広告名(任意) | 管理しやすい名称をつけましょう。 |
---|---|
紹介文 | 150文字以内で広告の説明を記入します。入力は600文字まで可能ですが、デバイスによっては正しく表示されないことがあるため、注意が必要です。 |
リンク先URL | -- |
広告画像 | 最大5MBまで・JPGまたはPNGで、横長・正方形・縦長の3種類が使用可能です |
ヘッドライン | CTAの横に表示される文章です。入力自体は200文字まで可能ですが、プレビュー画面で表示されるのは25~30文字程度までです。 |
説明 | Linkedin上では表示されないため、空欄でも問題はありません。(Linkedinパートナーネットワークなど、一部のみでの表示)。 |
画像のアスペクト比とサイズは次の通りです。
形 | アスペクト比 | サイズ |
---|---|---|
横長 | 1.91:1 | 最小: 640x360ピクセル最大: 7680x4320ピクセル |
正方形 | 1:1 | 最小: 360x360ピクセル最大: 4320x4320ピクセル |
縦長 | 1:1.91 | 最小: 360x640ピクセル最大: 2340x4320ピクセル |
全て記入し保存したら、「確認&開始」画面で内容を確認します。
画面右下の「保存&終了」または「キャンペーンを開始」をクリックして完了です。
最後に
Linkedinは日本での登録者はまださほど多くないものの、ビジネス用途に特化しており、企業名や業界などの詳細なユーザー情報によるターゲティングができるという点で、特にBtoB商材との相性は高い媒体です。

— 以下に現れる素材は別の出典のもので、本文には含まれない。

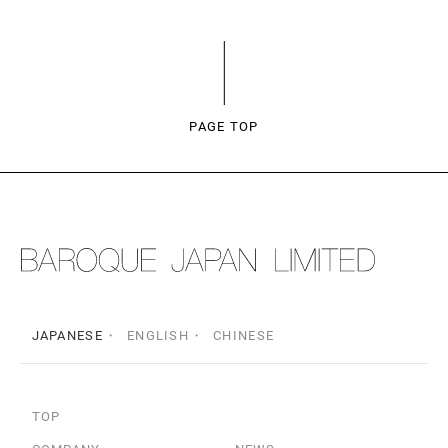
PAGE TOP
JAPANESE
ENGLISH
CHINESE
TOP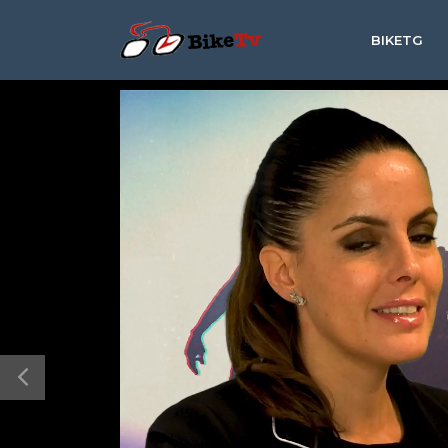
BIKETG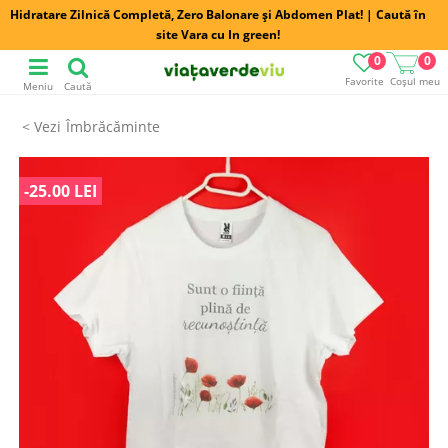
Hidratare Zilnică Completă, Zero Balonare și Abdomen Plat! | Caută în
site Vara cu In green!
0
0
Favorite
Coșul meu
Meniu
Caută
Îmbrăcăminte
-25.00 LEI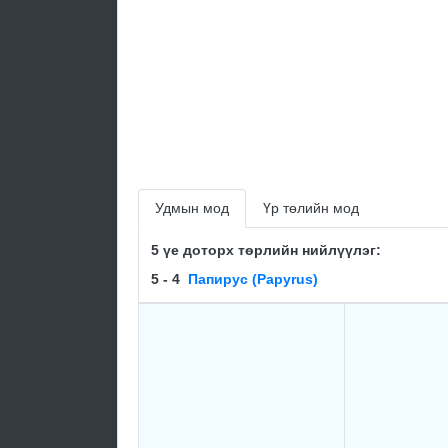
Удмын мод
Үр төлийн мод
5 үе доторх төрлийн нийлүүлэг:
5 - 4
Папирус (Papyrus)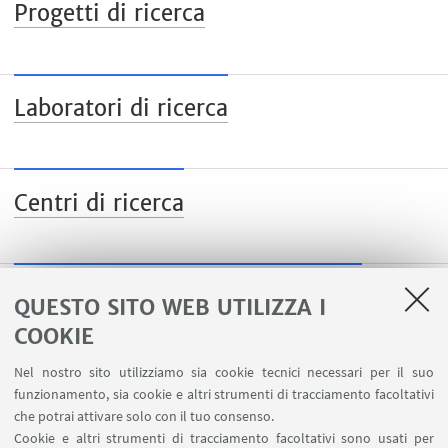
Progetti di ricerca
Laboratori di ricerca
Centri di ricerca
Pubblicazioni e attività editoriali
QUESTO SITO WEB UTILIZZA I
COOKIE
Nel nostro sito utilizziamo sia cookie tecnici necessari per il suo
funzionamento, sia cookie e altri strumenti di tracciamento facoltativi
che potrai attivare solo con il tuo consenso.
LINK UTILI
Cookie e altri strumenti di tracciamento facoltativi sono usati per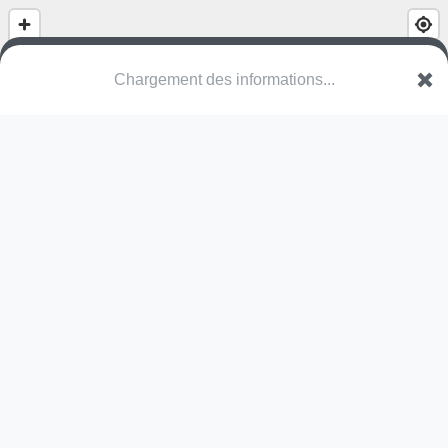
(nom inconnu)
Rue du Champ Bellay
49500 Segré-en-Anjou Bleu
Une erreur ? Corrigez !
🌍
Découvrez cartes.app !
Pas encore de photo disponible,
postez la vôtre !
Ou tentez
Google Street View
Pas encore de commentaire disponible,
postez le vôtre !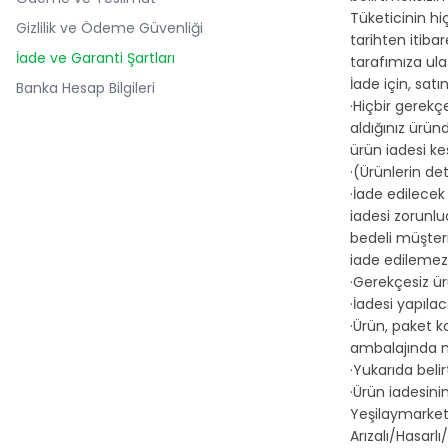
Tüketicinin hi
Gizlilik ve Ödeme Güvenliği
tarihten itib
İade ve Garanti Şartları
tarafımıza ula
İade için, sat
Banka Hesap Bilgileri
·Hiçbir gerekç
aldığınız ürün
ürün iadesi ke
·(Ürünlerin det
·İade edilecek
iadesi zorunlu
bedeli müşteri
iade edilemez
·Gerekçesiz ür
·İadesi yapılac
·Ürün, paket k
ambalajında m
·Yukarıda beli
·Ürün iadesini
Yeşilaymarket.
Arızalı/Hasarlı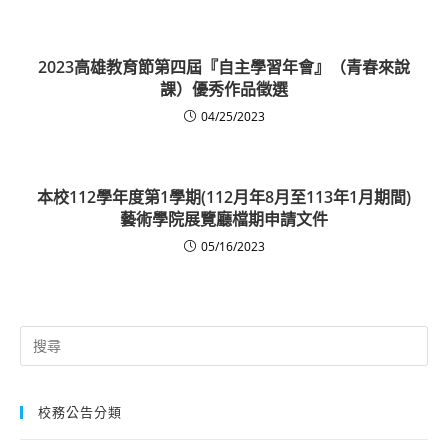
2023高雄教育節第四屆『自主學習年會』（青春來說
課）優秀作品徵選
04/25/2023
本校112學年度第1學期(112月年8月至113年1月期間)
藝術學院展覽廳檔期申請文件
05/16/2023
Search
for:
校務公告分類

最近ではラーニングコンテンツにも力を入れており、2018年からは日本でも法人向けの販売を開始。2020年7月には前年同月の2.6倍まで視聴時間を伸ばすなど、SNS機能以外でも成長を続けています。
参考:リンクトイン、日本での販売促進のためLinkedInラーニング チャネルパートナーシップ」を導入
広告媒体としても、ますます注目度は高まっていきそうです。今後の展開にも期待しましょう。